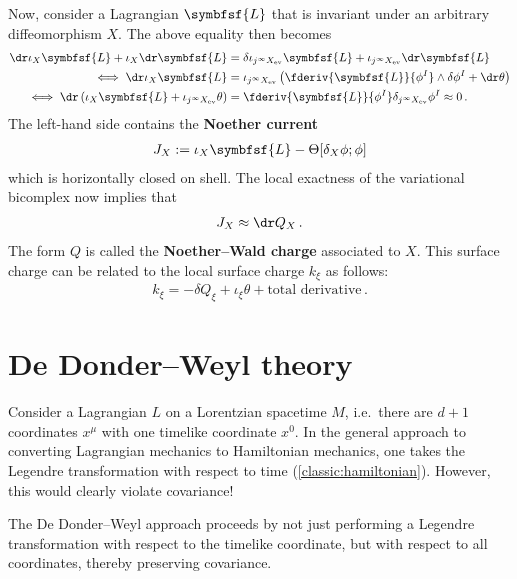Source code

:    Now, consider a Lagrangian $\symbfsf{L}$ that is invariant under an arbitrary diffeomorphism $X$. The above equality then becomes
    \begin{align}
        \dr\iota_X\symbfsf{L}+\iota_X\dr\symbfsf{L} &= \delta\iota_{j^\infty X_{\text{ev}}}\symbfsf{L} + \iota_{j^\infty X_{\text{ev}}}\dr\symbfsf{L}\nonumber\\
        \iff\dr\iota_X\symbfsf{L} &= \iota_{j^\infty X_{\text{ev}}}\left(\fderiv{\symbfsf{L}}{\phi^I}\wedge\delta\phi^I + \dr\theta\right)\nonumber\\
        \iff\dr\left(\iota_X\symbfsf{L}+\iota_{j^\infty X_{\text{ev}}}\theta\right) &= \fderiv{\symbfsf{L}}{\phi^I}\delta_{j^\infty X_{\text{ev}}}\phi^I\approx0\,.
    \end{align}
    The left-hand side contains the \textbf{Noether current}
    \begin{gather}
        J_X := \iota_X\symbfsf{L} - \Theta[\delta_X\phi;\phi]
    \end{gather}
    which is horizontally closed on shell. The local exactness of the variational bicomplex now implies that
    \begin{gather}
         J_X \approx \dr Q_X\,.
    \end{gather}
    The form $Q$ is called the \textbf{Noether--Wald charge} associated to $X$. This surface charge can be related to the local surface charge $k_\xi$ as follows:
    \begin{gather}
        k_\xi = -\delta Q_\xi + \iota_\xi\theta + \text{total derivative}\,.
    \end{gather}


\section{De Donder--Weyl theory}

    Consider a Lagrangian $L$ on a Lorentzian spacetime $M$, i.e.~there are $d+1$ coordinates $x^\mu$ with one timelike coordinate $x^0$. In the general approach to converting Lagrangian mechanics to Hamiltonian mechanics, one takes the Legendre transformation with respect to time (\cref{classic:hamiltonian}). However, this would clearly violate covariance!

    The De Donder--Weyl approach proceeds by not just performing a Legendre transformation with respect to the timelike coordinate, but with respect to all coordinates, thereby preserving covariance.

***

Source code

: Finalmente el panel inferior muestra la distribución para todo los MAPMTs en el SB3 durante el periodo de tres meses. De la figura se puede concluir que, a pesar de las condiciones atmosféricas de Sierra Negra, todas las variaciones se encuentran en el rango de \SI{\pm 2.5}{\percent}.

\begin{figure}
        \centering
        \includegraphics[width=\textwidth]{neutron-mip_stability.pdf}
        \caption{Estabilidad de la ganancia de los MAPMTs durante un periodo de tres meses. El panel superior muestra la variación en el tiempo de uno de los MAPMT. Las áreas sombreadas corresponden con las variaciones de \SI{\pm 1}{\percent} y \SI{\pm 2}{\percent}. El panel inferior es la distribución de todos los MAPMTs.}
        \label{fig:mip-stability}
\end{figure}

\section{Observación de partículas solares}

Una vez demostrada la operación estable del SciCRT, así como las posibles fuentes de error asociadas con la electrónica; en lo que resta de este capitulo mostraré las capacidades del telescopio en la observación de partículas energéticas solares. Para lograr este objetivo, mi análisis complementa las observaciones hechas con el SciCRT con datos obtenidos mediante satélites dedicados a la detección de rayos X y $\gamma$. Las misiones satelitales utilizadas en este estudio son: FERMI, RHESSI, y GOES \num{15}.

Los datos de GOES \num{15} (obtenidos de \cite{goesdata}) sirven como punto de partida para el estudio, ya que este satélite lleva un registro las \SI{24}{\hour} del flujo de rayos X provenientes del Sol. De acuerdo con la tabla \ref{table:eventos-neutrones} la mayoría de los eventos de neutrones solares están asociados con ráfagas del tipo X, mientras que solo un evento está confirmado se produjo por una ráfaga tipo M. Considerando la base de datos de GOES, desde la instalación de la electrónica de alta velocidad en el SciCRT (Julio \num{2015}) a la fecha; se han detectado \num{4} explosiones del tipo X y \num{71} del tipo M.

***

Task goal:
The expected answer is a copy of every line in the entries that holds the word "muestra".

Result of the exercise:
: Finalmente el panel inferior muestra la distribución para todo los MAPMTs en el SB3 durante el periodo de tres meses. De la figura se puede concluir que, a pesar de las condiciones atmosféricas de Sierra Negra, todas las variaciones se encuentran en el rango de \SI{\pm 2.5}{\percent}.
        \caption{Estabilidad de la ganancia de los MAPMTs durante un periodo de tres meses. El panel superior muestra la variación en el tiempo de uno de los MAPMT. Las áreas sombreadas corresponden con las variaciones de \SI{\pm 1}{\percent} y \SI{\pm 2}{\percent}. El panel inferior es la distribución de todos los MAPMTs.}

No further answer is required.